* _Lesetext_:

+===+

Lange war es still in den Gärten und Wäldern; schon im Juli stellte die Nachtigall ihren Gesang ein, der Buchfink ließ sein Geschmetter nicht mehr erschallen. Mönch und Rotkehlchen verstummten, Spötter und Amsel schwiegen; Brutgeschäft und Kinderpflege ließen ihnen keine Zeit zum Singen. Als der August in das Land kam, wurde es noch stiller; der lästigste Schreier der Großstadt, der Mauersegler, der im Mai erst bei uns eingetroffen war, verschwand mit seiner flüggen Brut, der Kuckuck strich stumm von Wald zu Wald, der Pirol erfüllte die Buchenkronen nicht mehr mit seinem Geflöte, selbst die immer lauten Meisen und der stets lärmende Häher ließen sich nicht vernehmen.

Ihnen allen war nicht wohl zumute. Die einen, die, wie Nachtschwalbe, Kuckuck, Wiedehopf, Spötter und Pirol, uns schon früh verlassen, plagte das Reisefieber, die andern litten unter der Mauser; mißmutig, unansehnlich und struppig schlüpften sie von Ast zu Ast und scheuten es in ihrer Unbeholfenheit, durch lautes Wesen ihre Feinde auf sich aufmerksam zu machen. Als aber die Mauser beendet, als das neue Herbstgefieder bis auf das letzte Äderchen fertig war, da kam ihnen der Lebensmut zurück. Sobald der Nordwestwind an den Südwind auf einen Tag die Herrschaft abtrat, kehrte ihnen die verloren gegangene Lebensfreude wieder, und aus allen Hecken, allen Büschen pfiff und zwitscherte, sang und klang es: der Buchfink übte den alten Schlag, die Ammer suchte ihre verlorene Weise zusammen, die Amsel besann sich auf ihren vergessenen Sang und das Rotkehlchen sang wieder sein silbernes Liedchen.

+===+

* _Datensätze_:
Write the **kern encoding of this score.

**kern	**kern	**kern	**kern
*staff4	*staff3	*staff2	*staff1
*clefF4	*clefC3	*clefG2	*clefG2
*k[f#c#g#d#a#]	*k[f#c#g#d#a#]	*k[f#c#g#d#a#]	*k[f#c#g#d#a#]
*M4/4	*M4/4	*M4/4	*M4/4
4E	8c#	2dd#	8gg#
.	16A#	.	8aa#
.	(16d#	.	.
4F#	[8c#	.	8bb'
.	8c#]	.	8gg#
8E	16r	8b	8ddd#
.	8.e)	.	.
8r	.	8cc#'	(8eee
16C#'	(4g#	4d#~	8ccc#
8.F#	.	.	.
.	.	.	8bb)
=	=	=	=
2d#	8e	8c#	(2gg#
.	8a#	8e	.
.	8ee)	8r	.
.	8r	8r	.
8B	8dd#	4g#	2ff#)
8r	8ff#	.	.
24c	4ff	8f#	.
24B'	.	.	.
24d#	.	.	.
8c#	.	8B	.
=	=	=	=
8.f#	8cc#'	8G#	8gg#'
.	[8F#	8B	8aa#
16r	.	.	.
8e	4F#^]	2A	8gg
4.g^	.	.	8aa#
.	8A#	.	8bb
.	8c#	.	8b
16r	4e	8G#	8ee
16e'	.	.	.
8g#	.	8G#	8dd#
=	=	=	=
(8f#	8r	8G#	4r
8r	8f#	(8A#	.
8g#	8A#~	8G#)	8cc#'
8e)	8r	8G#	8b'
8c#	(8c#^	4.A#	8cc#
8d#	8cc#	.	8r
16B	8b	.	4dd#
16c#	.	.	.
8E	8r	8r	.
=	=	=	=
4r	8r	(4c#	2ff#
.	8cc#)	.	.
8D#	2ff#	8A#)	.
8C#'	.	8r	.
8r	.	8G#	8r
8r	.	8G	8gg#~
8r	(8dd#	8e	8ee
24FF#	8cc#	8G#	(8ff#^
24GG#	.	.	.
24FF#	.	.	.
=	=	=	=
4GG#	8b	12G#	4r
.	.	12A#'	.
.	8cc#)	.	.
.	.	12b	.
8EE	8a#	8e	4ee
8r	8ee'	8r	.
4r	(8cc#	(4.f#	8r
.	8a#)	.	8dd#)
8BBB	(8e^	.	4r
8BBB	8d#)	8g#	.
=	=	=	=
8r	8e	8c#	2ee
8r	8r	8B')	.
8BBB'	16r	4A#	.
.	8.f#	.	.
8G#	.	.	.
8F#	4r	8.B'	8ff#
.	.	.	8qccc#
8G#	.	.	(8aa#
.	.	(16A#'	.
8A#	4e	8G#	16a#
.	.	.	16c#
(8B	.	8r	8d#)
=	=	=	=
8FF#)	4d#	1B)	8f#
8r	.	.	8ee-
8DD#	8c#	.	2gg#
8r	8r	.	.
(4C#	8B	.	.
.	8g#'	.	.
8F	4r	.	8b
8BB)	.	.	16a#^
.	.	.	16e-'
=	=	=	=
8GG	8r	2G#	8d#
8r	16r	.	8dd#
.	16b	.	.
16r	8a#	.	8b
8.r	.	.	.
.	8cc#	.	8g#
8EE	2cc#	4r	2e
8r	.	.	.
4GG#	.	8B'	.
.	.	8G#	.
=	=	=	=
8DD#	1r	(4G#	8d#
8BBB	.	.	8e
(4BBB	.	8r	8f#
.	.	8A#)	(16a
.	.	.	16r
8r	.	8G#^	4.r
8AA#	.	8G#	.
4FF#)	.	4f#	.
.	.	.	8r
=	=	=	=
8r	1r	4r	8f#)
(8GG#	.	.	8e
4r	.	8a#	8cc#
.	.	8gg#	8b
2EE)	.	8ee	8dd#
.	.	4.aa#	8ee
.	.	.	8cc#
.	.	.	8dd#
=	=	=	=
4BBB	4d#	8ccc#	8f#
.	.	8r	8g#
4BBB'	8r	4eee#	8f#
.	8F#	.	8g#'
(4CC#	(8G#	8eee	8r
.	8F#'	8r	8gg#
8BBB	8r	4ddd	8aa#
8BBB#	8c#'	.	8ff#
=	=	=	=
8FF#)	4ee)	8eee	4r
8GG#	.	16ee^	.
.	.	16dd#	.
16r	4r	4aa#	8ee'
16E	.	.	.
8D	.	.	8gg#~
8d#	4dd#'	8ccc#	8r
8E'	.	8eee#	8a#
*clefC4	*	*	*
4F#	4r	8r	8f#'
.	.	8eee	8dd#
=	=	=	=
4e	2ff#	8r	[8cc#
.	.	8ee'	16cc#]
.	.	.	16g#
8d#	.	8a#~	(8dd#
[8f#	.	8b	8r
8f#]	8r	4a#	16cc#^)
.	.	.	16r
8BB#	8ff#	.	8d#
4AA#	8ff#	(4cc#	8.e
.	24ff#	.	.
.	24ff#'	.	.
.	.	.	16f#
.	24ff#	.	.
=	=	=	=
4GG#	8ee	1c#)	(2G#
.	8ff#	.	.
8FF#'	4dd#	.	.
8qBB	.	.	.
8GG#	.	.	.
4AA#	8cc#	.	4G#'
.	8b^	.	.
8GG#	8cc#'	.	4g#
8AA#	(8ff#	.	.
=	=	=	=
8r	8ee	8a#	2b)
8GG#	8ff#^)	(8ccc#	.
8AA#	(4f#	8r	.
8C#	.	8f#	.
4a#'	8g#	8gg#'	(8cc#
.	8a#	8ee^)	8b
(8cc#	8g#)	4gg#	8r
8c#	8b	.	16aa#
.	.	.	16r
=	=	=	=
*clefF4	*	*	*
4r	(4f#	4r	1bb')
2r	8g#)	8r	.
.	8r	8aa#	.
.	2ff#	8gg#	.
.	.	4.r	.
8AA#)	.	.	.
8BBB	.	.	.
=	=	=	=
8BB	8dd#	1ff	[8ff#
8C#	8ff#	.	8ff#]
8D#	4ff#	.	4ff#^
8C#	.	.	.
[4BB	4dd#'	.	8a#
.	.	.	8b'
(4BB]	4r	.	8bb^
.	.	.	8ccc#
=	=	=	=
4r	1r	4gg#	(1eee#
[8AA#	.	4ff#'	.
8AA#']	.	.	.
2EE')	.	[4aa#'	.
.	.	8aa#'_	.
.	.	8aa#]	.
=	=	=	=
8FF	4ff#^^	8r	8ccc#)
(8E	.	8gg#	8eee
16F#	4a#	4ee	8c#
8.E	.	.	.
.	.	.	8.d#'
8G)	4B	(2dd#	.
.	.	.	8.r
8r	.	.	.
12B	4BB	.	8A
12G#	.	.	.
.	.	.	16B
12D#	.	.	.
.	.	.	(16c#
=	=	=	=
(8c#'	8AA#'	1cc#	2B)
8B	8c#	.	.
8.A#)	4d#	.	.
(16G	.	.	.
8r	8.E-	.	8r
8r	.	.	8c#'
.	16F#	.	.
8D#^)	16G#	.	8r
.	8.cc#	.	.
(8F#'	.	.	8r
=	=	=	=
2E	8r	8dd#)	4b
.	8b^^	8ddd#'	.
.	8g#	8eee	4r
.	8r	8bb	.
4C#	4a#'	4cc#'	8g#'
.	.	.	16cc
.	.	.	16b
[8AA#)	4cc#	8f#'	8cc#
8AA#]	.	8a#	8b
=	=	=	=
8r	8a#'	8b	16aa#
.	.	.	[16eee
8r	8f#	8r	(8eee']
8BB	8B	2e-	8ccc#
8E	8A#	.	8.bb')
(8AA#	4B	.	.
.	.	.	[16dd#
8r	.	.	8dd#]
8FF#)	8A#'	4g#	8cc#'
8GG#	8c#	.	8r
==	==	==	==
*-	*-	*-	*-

+===+

* _Aufgabe_: Führen Sie den Text über das Verstummen und den neuen Gesang der Vögel im Spätsommer nach seinem letzten Satz weiter. Die Datensätze spielen hierbei keine Rolle.

* _Antwort_:
Die Stare, die lange verschwunden waren, kehrten aus den Marschen zurück, pfiffen in der Frühe vor ihren Häusern und schlugen sich abends wieder zu Massenflügen zusammen, die brausend in die Pappeln einfielen, um nach lärmender Unterhaltung wie eine Wolke in den Rohrdickichten der Flüsse und Teiche ihre Schlafstätten aufzusuchen; auf dem Dachfirst krächzte der Hausrotschwanz wieder, im Walde lärmte der Häher, lockte die Meise, und überall in Dorn und Dickicht zwitscherten die jungen Hähne der Braunellen und Grasmücken. Aber von Tag zu Tag wird es jetzt stiller in Wald und Feld, Garten und Busch; einer nach dem anderen aus der Sängerschar verläßt uns, tritt entweder die Reise nach dem Süden an oder zieht weiter, um seinen Artgenossen aus dem Norden und Osten Platz zu machen; anscheinend ziellos wandert alles von Feld zu Feld, von Busch zu Busch, von Wald zu Wald, und unter alle dem bunten, lustigen Volk, das heute bei uns sich noch herumtreibt, ist kaum ein Stück, das hier gebrütet hat, oder das hier erbrütet wurde.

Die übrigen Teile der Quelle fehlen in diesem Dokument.